* _ОТРЫВОК_:
================

Во-первых (и в этом состоит главное отличие от gnothi seau­ton и epimeleia hcautou «Алкивиада»), познание себя здесь про­исходит не как самоотождествление. Не отождествление себя с собой отличает это ухватывание себя, а, скорее, некое раздвое­ние, которое предполагает что-то вроде смещения по вертика­ли (denivellation). На эту тему у нас есть пространный текст Эпиктета. Это 16-я беседа из первой книги, в которой Эпиктет объясняет то обстоятельство, что человеку приходится забо­титься о себе, что он может и должен о себе заботиться, тем, что у него есть способность, которая по своей природе, или, скорее, по тому, как она действует, отличается от других спо­собностей.5 Другие способности, — к примеру та, благодаря которой я говорю, или та, благодаря которой я играю на му­зыкальном инструменте, — и правда позволяют пользоваться каким-либо инструментом, но они никогда не скажут мне, дол­жен ли я им пользоваться, взять ли мне флейту или заговорить. Они могут сказать мне, как делать то или это, но если я захочу узнать, нужно ли это делать, хорошее это занятие или дурное, я должен обратиться к другой способности, к способности поль­зоваться своими способностями. Она-то и есть разум, и как раз с ее помощью, разбираясь с другими способностями и сво­бодно решая, какую из них употребить, и следует заботиться о себе. Заботиться о себе самом — это делать так, чтобы не про­сто пользоваться имеющимися способностями, но всякий раз

 

 

определять, как их нужно применить, прибегая при этом к той другой способности, которая и говорит, во зло или во благо мы ими пользуемся. Таким образом, именно это смещение по вер­тикали определяет характер заботы о себе и познания себя. И это — не узнавание душой самой себя, как у Платона. Итак, разделение (denivelation) способностей на высшую и низшие как способ установить отношение себя к себе.

================

* _ДАННЫЕ ДЛЯ АНАЛИЗА_:
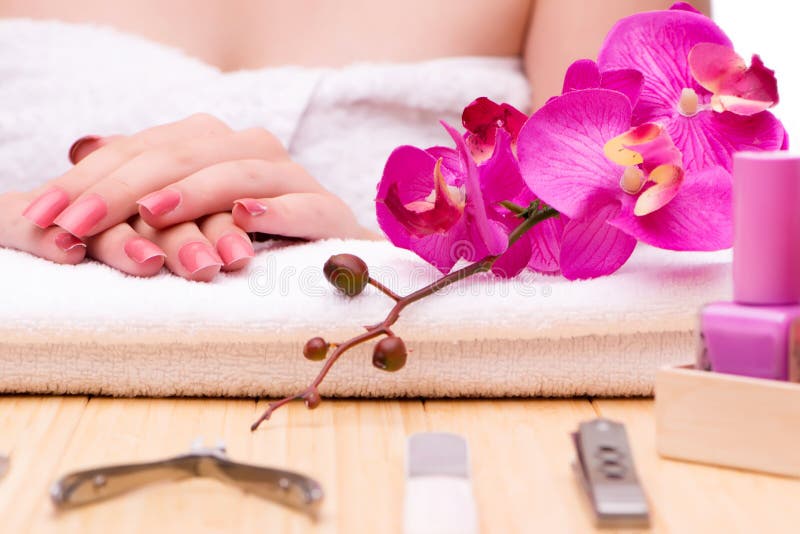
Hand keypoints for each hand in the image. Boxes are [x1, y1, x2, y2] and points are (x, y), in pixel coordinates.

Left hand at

================

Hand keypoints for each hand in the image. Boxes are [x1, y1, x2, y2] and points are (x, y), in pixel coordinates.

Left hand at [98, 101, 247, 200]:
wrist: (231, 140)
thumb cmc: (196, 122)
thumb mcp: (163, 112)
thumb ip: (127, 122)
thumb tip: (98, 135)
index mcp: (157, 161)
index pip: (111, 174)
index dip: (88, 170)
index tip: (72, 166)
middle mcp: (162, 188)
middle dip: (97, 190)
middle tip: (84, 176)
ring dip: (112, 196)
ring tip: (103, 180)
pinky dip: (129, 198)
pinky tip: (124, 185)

================

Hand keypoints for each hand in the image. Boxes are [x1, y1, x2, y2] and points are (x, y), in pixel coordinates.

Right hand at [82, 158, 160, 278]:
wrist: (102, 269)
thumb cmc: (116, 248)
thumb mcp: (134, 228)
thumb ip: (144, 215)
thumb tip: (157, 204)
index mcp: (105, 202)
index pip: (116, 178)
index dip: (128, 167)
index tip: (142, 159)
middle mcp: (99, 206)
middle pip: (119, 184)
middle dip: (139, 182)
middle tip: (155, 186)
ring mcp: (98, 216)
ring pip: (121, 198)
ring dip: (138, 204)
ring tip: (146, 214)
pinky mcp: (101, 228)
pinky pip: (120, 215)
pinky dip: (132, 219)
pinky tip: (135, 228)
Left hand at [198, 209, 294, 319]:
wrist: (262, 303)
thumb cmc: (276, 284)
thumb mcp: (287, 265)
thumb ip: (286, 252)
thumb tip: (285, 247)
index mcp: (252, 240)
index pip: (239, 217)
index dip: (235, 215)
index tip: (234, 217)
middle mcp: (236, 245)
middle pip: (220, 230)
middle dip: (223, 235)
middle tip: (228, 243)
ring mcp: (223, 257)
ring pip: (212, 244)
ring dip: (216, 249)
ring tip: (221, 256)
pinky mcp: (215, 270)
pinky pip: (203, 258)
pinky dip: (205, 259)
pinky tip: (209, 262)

================

* _СПИСОК ЗАДАНИЙ_:
- A) Воспроизведите без изменений часть отрывка, которая начинается со слов "определять, как их" и заканчивается словами "себя к себе.".
- B) Как в отрывке названа способность пользоваться своими способностями?
- C) Продолжите отрывок о заботе о себе после его последнего предложения.

* _СПИСОК ОТВЕТОВ_:
- A)
определять, как их нужно применить, прибегая при этом к той другой способности, которая и говорит, во зло или во благо мы ими пользуемся. Таким образом, именно это смещение по вер­тикали определяет характер заботы о себе и познания себя. И это — не узнавание душой самой себя, как у Платона. Итак, разделение (denivelation) способностей на высшую и низшие как способ установить отношение себя к себе.

- B) Разум.

- C)
Во-вторых, в этом движении, которое стоики будут описы­вать как обращение взгляда на самого себя, схватывается вовсе не сущность души, не ее субстанция, как это было у Платона, как это было в «Алкивиаде». То, что будет схвачено в пред­ставлении, то, на что как раз и будет направлен обращенный взгляд, — это движение мыслей, это появляющиеся в душе в сопровождении мнений и суждений образы, это страсти, вол­нующие тело и душу. Значит, вы сами видите: не вечную сущ­ность души должен схватить этот взгляд. Этот взгляд сверху вниз позволяет ничем не стесненному разуму наблюдать, про­верять, судить, оценивать то, что происходит в потоке пред­ставлений и сменяющих друг друга страстей.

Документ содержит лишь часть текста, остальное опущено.